The Symbol of a Candle
Candles in churches are rarely lit for what is present. More often, they stand in for someone or something elsewhere – someone absent, unreachable, or unnamed. The flame marks a distance, and it occupies a space where a person, a certainty, or a resolution cannot.
In that way, a candle becomes a container. It holds what is quite difficult to carry for long: grief without a clear object, hope without a timeline, fading memories that don’t know where to go. It can also hold unfinished thoughts – the kind that do not form into prayers, the kind that trail off before they become sentences. The flame of a candle doesn’t require clarity, it simply accepts whatever is placed into it without asking to be defined.
Left behind on the stand, the candle continues to burn in our place, making visible what would otherwise remain internal and unexpressed. For a time, at least, something stands there on our behalf, quietly bearing witness to the fact that a thought occurred, that an absence was noticed, that it mattered enough to be marked.
Ritual as a Vessel
The ritual we know as an explanation of belief becomes a structure built to hold what cannot be explained. You can look at it from a theological point of view or not, it functions as a vessel. The meaning does not necessarily have to be settled in advance. The ritual makes room for it anyway.
Candle lighting also comes with a moment of stillness, and the trust that the small act is sufficient. No one expects anything else from you at that moment, and it is a rare permission elsewhere. You can ask anything you want from it, or ask nothing at all and simply let it exist and be there. Whatever you do, this action legitimizes quiet intention. Within the ritual, there is no pressure to translate feeling into language or to arrive at a conclusion. The gesture stands on its own, already recognized, already allowed.
So maybe, the ritual absorbs what is otherwise difficult to carry for us. It holds meaning without insisting on clarity, and faith without requiring certainty. What began as a traditional practice becomes something more accommodating: a human framework for acknowledging what exceeds explanation, and for doing so without needing to resolve it.
The flame then continues on its own, indifferent to whether it is observed. It does not need supervision or acknowledgment. It will burn for as long as it burns, and then it will go out, regardless of your presence. There is a quiet humility in that arrangement – a recognition that the gesture was never meant to be sustained by attention.

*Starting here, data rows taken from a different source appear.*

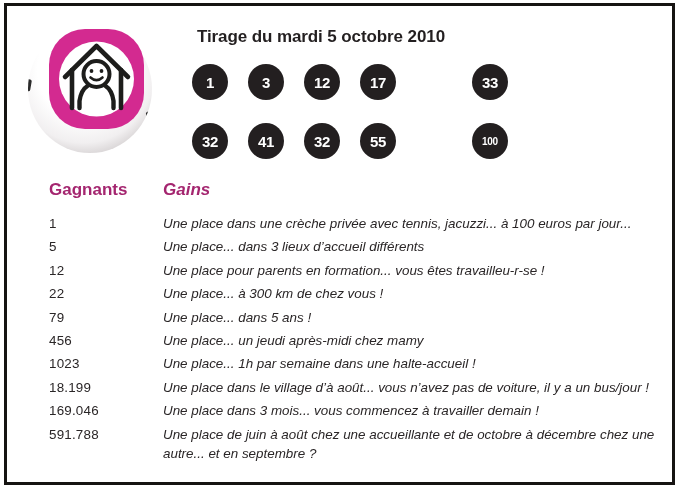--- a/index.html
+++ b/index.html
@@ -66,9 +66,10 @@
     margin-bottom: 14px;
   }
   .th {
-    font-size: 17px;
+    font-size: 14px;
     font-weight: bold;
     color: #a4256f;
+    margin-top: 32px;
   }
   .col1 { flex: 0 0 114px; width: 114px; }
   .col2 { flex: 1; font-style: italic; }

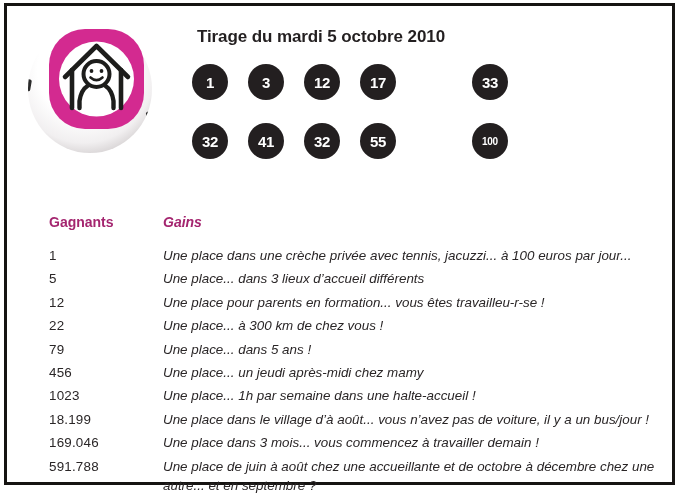--- a/index.html
+++ b/index.html
@@ -72,7 +72,7 @@
     margin-top: 32px;
   }
   .col1 { flex: 0 0 114px; width: 114px; }
-  .col2 { flex: 1; font-style: italic; }
+  .col2 { flex: 1; }
   .rrow {
     display: flex;
     font-size: 13.4px;

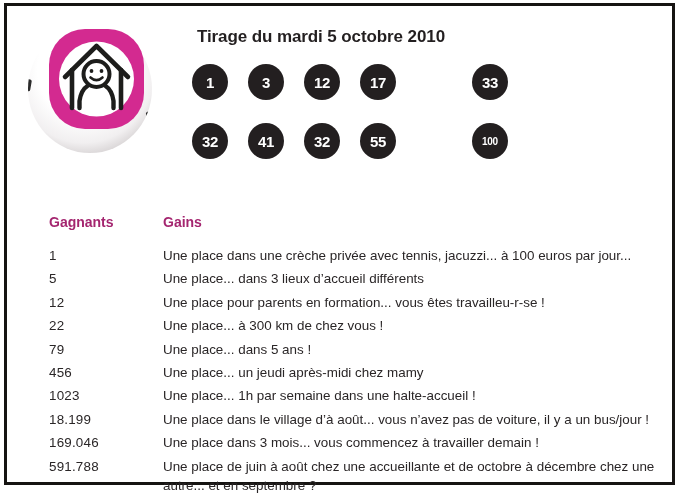--- a/index.html
+++ b/index.html
@@ -160,7 +160,6 @@
       <span class="col2">Une place pour parents en formation... vous êtes travailleu-r-se !</span>
     </div>
     <div class="rrow">
-      <span class="col1">22</span>
       <span class="col2">Une place... à 300 km de chez vous !</span>
     </div>
     <div class="rrow">

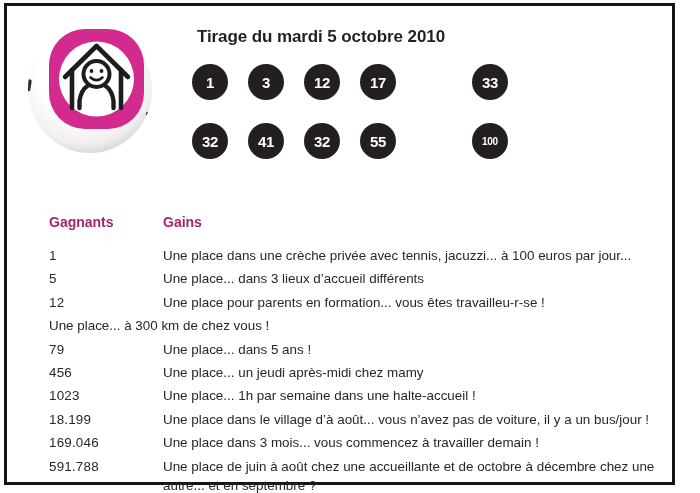--- a/index.html
+++ b/index.html
@@ -167,7 +167,6 @@
       <span class="col2">Une place... dans 5 ans !</span>
     </div>
     <div class="rrow">
-      <span class="col1">456</span>
       <span class="col2">Une place... un jeudi après-midi chez mamy</span>
     </div>
     <div class="rrow">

The stands where candles are lit are always depicted as an open space. Nothing separates my candle from the next person’s. We all stand at the same place and allow ourselves to pause for a short while. This person might be asking for protection, that person might be wishing for joy. One another person could just be doing it because they saw everyone else do it. In that brief pause, we are present with one another, even if only in proximity, and never entirely alone.